THE DATA section start

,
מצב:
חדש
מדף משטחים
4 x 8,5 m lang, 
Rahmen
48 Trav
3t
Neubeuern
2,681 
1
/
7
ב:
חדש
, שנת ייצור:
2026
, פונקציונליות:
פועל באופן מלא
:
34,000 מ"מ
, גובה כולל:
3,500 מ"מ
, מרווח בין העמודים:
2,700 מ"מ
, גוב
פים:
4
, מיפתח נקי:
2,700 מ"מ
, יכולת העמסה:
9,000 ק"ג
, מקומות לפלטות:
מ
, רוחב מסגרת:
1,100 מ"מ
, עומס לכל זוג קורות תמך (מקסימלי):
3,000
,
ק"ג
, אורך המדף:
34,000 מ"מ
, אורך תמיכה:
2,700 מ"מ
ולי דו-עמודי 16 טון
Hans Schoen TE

THE DATA section end

Every entry, written out exactly, is what the response should contain.

*EXERCISE ANSWER*.
,
מצב:
חדש
מדף משטחים
4 x 8,5 m lang, 
Rahmen
48 Trav
3t
Neubeuern
2,681 
1
/
7
ב:
חדש
, שנת ייצור:
2026
, פונקציונליות:
פועל באופן מלא
:
34,000 מ"מ
, גובה כולל:
3,500 מ"מ
, מרווח בין העמודים:
2,700 מ"מ
, גוב
פים:
4
, מיפתח נקי:
2,700 מ"מ
, יכולת העמסה:
9,000 ק"ג
, מקומות לפלטות:
מ
, רוחב מסגרת:
1,100 מ"מ
, עומס לכל זוג קורות תמך (מקסימלי):
3,000
,
ק"ג
, אורך המדף:
34,000 מ"מ
, אורך תמיכה:
2,700 מ"מ
ולי דו-עמודי 16 טון
Hans Schoen TE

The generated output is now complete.